Divorce and legal separation
When a married couple decides to separate permanently, either one of the spouses or both together, will generally institute divorce proceedings.
In most countries divorce is decided by a court, and that court's judgment dissolves the marriage.
When the two spouses wishing to divorce are of different nationalities, have lived in different EU countries during their marriage or no longer live in the same EU country, they need to know to which courts or authorities they must apply and where these courts are located.
In the EU, there are rules for working out to which court an application for divorce must be filed when the couple separates. The rules also allow a divorce pronounced in one country of the EU to be more easily recognised in another EU country and have effect there.
The rules are contained in the Regulation concerning jurisdiction and the recognition and enforcement of judgments in matrimonial matters and the matters of parental responsibility, which entered into application on 1 March 2005.

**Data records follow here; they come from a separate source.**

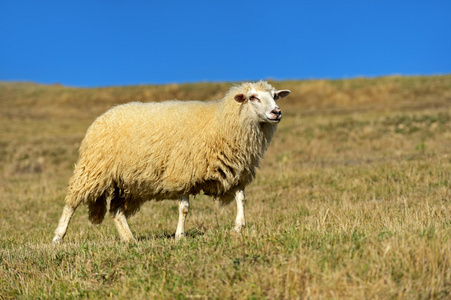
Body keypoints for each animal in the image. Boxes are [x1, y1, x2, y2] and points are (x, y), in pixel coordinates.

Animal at [53, 81, 292, 243]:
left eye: (275, 96)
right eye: (253, 97)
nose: (277, 112)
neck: (221, 123)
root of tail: (103, 116)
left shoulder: (234, 172)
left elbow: (241, 199)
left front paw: (238, 227)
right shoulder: (183, 170)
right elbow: (184, 208)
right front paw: (179, 235)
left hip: (127, 183)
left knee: (116, 212)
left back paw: (130, 240)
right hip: (94, 168)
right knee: (72, 202)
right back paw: (58, 237)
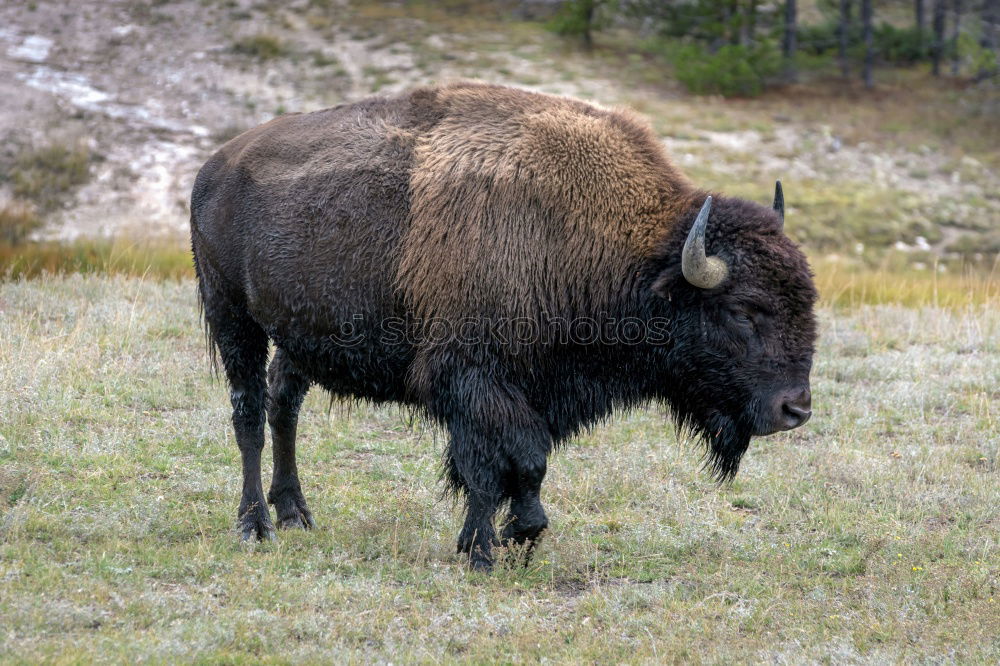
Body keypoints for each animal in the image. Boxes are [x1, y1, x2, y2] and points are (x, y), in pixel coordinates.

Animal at [191, 80, 816, 568]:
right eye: (743, 311)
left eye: (806, 299)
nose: (796, 409)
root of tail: (214, 166)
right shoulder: (474, 384)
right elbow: (502, 464)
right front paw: (491, 547)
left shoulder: (524, 391)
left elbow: (515, 467)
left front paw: (510, 537)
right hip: (232, 316)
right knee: (248, 412)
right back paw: (254, 525)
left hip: (294, 336)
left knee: (283, 405)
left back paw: (295, 513)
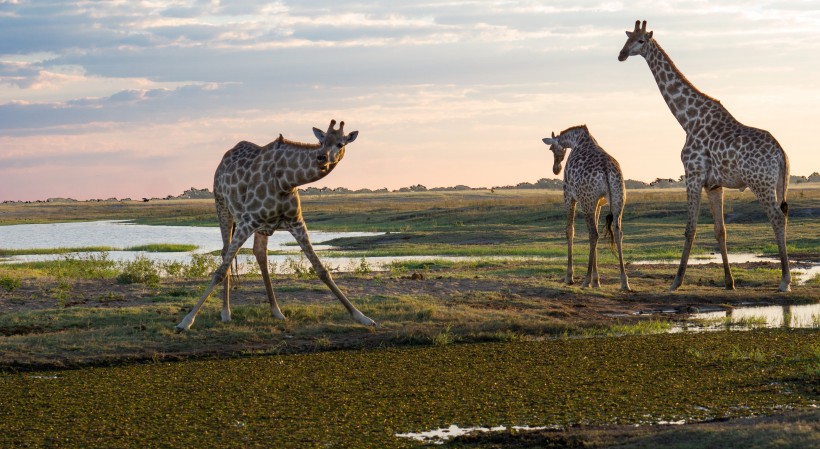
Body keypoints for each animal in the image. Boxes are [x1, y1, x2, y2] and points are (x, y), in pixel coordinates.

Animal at [178, 121, 376, 330]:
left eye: (340, 143)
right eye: (321, 141)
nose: (322, 157)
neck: (286, 181)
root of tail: (223, 160)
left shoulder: (296, 221)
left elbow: (322, 269)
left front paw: (361, 316)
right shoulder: (247, 220)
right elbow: (220, 272)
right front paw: (186, 321)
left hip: (261, 226)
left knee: (259, 253)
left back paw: (276, 311)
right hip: (222, 206)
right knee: (225, 253)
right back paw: (226, 312)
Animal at [540, 124, 632, 290]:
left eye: (551, 148)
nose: (556, 169)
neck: (575, 141)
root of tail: (606, 170)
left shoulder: (569, 196)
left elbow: (570, 231)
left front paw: (569, 277)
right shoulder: (598, 203)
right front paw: (596, 281)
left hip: (587, 202)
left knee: (593, 234)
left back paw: (585, 280)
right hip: (617, 201)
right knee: (617, 233)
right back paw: (624, 282)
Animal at [620, 21, 792, 292]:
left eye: (641, 41)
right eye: (627, 39)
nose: (622, 54)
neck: (687, 119)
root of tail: (781, 153)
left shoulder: (693, 175)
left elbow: (690, 228)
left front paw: (676, 282)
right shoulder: (713, 184)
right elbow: (720, 230)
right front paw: (729, 282)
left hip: (760, 183)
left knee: (777, 217)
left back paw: (785, 281)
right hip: (776, 183)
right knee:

As it is a Regulation, its provisions are directly applicable, which means that anyone can rely on them in the courts.
The Regulation does not determine which substantive national law the courts must apply. At the end of 2010, the EU therefore adopted a Regulation on the law applicable to divorce and legal separation , which will bring more legal certainty to international couples wishing to divorce.
The new rules will apply in 14 EU countries to start with (Austria, Belgium, Bulgaria, France, Germany, Hungary, Italy, Latvia, Luxembourg, Malta, Portugal, Romania, Slovenia and Spain) and will enter into force on 21 June 2012. EU countries that do not participate in this initiative will continue to apply their own national applicable law.
Besides the separation of the spouses, any divorce will lead to a reorganisation of the relationship between each of them and any children they have in common.
It will also lead to a division of the assets owned in common by the spouses, and if necessary to the payment of a contribution or maintenance by one spouse to another, or to support the children.